- Tasks to carry out
1 - Write out the passage on King Charles the Martyr word for word, beginning at the words "King Charles the Martyr, or" and stopping after "founded in 1906.".
2 - Please carry on the passage on King Charles the Martyr from its last sentence.

Start Reading passage

King Charles the Martyr, or Charles, King and Martyr, is a title of Charles I, who was King of England, Scotland and Ireland from 1625 until his execution on 30 January 1649. The title is used by high church Anglicans who regard Charles's execution as a martyrdom. His feast day in the Anglican calendar of saints is 30 January, the anniversary of his execution in 1649. The cult of Charles the Martyr was historically popular with Tories. The observance was one of several "state services" removed in 1859 from the Book of Common Prayer of the Church of England and the Church of Ireland. There remain some churches and parishes dedicated to Charles the Martyr, and his cult is maintained by some Anglo-Catholic societies, including the Society of King Charles the Martyr founded in 1894 and the Royal Martyr Church Union founded in 1906.

Reign

Charles I, head of the House of Stuart, was King of England, Scotland, and Ireland from 27 March 1625 until his death on 30 January 1649. He believed in a sacramental version of the Church of England, called High Anglicanism, with a theology based upon Arminianism, a belief shared by his main political advisor, Archbishop William Laud. Laud was appointed by Charles as the Archbishop of Canterbury in 1633 and started a series of reforms in the Church to make it more ceremonial. This was actively hostile to the Reformist tendencies of many of his English and Scottish subjects. He rejected the Calvinism of the Presbyterians, insisted on an episcopal (hierarchical) form of church government as opposed to presbyterian or congregational forms, and required that the Church of England's liturgy be celebrated with all of the ceremony and vestments called for by the 1604 Book of Common Prayer. Many of his subjects thought these policies brought the Church of England too close to Roman Catholicism. The Parliament of England objected both to Charles's religious policies and to his Personal Rule from 1629 to 1640, during which he never summoned Parliament. These disputes contributed to the English Civil War.

End Reading passage
Start Information provided

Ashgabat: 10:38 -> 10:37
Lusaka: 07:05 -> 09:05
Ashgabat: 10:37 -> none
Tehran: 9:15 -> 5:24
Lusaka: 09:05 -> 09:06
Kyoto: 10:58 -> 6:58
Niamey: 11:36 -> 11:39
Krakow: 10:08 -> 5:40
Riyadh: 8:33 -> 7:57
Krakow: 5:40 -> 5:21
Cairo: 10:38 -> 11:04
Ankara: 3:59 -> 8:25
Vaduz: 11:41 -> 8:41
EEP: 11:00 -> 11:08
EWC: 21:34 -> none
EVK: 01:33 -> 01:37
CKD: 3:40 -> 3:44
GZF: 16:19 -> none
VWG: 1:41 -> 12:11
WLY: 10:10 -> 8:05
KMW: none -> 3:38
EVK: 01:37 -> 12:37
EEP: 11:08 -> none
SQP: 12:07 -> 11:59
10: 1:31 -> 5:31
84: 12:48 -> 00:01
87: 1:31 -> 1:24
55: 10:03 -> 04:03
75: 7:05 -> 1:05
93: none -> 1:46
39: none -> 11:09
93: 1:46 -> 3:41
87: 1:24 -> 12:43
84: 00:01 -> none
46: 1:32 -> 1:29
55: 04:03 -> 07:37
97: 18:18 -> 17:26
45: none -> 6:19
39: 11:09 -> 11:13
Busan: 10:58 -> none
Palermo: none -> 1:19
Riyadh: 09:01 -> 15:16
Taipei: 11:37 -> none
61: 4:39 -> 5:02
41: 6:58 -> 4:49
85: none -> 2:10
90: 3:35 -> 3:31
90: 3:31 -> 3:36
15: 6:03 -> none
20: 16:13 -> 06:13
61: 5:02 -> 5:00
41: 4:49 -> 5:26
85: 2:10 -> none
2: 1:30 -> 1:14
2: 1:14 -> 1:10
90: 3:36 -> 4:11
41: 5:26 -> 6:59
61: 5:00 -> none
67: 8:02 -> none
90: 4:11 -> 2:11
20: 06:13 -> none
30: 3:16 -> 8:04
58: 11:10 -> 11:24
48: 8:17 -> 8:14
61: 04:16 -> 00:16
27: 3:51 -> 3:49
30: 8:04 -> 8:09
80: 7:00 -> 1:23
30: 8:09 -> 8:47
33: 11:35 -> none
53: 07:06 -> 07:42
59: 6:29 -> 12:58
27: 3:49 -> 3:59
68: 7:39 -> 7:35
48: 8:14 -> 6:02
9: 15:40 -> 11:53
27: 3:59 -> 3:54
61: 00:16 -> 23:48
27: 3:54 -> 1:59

End Information provided

- Expected outputs
1 -
King Charles the Martyr, or Charles, King and Martyr, is a title of Charles I, who was King of England, Scotland and Ireland from 1625 until his execution on 30 January 1649. The title is used by high church Anglicans who regard Charles's execution as a martyrdom. His feast day in the Anglican calendar of saints is 30 January, the anniversary of his execution in 1649. The cult of Charles the Martyr was historically popular with Tories. The observance was one of several "state services" removed in 1859 from the Book of Common Prayer of the Church of England and the Church of Ireland. There remain some churches and parishes dedicated to Charles the Martyr, and his cult is maintained by some Anglo-Catholic societies, including the Society of King Charles the Martyr founded in 1894 and the Royal Martyr Church Union founded in 1906.

2 -
Trial and execution

After the royalists were defeated by the Parliamentarians, Charles was put on trial. He was charged with attempting to govern as an absolute monarch rather than in combination with Parliament; with fighting against his people; with continuing the war after the defeat of his forces (the Second English Civil War); with conspiring after defeat to promote yet another continuation; and with encouraging his troops to kill prisoners of war. He was sentenced to death.

There is some historical debate over the identity of the man who beheaded the King, who was masked at the scene. It is known the regicides approached Richard Brandon, the common Hangman of London, but that he refused, and contemporary sources do not generally identify him as the King's headsman. Ellis's Historical Inquiries, however, name him as the executioner, stating that he stated so before dying. It is possible he relented and agreed to do the deed, but there are others who have been identified. William Hewlett was tried for the murder after the Restoration and convicted. In 1661, two people identified as "Dayborne and Bickerstaffe" were arrested but then discharged. Henry Walker, a revolutionary journalist, or his brother William, were suspected but never charged. Various local legends around England name local figures.

According to Philip Henry, the decapitation was greeted by a moan from the assembled crowd, some of whom then dipped their handkerchiefs in Charles'  blood, thus starting the cult of the Martyr King. Henry was a royalist propagandist; neither Samuel Pepys nor any other eyewitness source corroborates him.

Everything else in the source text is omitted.